- **EXERCISE OBJECTIVE**
When a line contains the string "artifact", it counts once; give the total of such lines in the entries below and nothing else.

= Beginning of Section =

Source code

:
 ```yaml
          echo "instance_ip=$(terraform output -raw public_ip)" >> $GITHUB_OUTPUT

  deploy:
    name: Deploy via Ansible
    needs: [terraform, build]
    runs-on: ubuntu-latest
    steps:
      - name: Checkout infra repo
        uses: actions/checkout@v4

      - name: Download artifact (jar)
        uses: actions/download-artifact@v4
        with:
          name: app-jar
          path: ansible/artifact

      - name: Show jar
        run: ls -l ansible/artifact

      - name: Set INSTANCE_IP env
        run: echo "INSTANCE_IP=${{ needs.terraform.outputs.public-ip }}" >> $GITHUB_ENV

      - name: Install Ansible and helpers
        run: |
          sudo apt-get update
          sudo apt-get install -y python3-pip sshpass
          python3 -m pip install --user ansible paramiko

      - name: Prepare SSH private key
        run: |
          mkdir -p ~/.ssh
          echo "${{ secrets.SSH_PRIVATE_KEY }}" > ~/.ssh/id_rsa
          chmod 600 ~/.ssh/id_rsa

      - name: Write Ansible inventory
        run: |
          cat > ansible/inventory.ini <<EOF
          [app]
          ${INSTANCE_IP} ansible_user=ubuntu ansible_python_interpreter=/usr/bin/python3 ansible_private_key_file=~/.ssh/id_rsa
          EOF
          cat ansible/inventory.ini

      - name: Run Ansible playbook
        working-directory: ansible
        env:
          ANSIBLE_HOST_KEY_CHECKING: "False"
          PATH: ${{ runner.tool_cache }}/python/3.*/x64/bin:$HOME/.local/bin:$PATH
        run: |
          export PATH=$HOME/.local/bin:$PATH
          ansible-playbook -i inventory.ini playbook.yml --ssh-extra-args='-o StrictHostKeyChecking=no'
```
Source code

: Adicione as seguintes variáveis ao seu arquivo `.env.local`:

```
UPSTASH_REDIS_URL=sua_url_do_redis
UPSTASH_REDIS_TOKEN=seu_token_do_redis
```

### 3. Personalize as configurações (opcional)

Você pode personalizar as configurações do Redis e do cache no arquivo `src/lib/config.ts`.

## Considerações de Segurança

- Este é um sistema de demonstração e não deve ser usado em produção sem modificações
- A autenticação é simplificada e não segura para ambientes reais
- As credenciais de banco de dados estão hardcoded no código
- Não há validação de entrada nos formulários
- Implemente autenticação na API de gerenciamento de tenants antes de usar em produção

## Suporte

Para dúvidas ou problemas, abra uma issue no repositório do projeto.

= End of Section =

- **TASK SOLUTION**
4